▶ ABOUT THIS TASK: Print the line that contains "Grand Sargis" and every line after it through the last line of the records below, exactly as written and nothing else.

▶ RECORDS SUPPLIED:

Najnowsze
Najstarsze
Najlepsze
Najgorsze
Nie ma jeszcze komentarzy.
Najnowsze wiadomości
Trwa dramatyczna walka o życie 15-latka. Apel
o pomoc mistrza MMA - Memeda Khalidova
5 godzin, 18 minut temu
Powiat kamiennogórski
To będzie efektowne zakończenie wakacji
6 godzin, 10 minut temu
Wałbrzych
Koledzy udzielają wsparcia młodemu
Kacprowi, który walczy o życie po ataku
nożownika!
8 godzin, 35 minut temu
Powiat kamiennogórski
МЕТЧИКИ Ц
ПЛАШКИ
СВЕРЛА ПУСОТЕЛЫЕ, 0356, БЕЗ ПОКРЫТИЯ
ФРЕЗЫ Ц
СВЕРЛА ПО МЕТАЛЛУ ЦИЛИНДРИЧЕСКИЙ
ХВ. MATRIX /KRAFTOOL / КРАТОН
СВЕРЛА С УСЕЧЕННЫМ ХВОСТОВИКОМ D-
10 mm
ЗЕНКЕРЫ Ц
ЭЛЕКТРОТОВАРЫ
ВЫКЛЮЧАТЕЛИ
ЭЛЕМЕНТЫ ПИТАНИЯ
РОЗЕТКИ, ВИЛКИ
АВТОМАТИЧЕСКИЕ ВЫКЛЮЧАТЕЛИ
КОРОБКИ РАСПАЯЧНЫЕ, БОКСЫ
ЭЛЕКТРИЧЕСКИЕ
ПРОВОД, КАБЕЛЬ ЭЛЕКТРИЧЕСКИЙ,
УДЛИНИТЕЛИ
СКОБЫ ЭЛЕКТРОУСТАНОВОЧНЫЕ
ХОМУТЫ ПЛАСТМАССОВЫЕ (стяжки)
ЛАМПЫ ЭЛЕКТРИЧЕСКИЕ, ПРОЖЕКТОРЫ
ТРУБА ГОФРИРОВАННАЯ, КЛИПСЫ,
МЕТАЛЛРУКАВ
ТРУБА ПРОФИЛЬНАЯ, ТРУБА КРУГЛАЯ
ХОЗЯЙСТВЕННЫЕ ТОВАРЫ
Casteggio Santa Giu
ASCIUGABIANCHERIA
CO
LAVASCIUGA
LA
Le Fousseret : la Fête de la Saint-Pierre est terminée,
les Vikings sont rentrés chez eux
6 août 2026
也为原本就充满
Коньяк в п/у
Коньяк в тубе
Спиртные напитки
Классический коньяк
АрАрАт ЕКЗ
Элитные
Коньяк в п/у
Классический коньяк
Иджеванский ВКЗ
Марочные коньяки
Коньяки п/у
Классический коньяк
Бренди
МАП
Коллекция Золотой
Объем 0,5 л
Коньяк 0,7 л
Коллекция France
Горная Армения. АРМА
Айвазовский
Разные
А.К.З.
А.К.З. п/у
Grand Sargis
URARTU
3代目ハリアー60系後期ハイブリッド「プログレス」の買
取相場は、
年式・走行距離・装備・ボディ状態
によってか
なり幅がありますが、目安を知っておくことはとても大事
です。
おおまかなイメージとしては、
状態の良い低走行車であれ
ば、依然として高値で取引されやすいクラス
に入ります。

▶ SOLUTION TO THIS TASK:
Grand Sargis
URARTU
3代目ハリアー60系後期ハイブリッド「プログレス」の買
取相場は、
年式・走行距離・装備・ボディ状態
によってか
なり幅がありますが、目安を知っておくことはとても大事
です。
おおまかなイメージとしては、
状態の良い低走行車であれ
ば、依然として高値で取引されやすいクラス
に入ります。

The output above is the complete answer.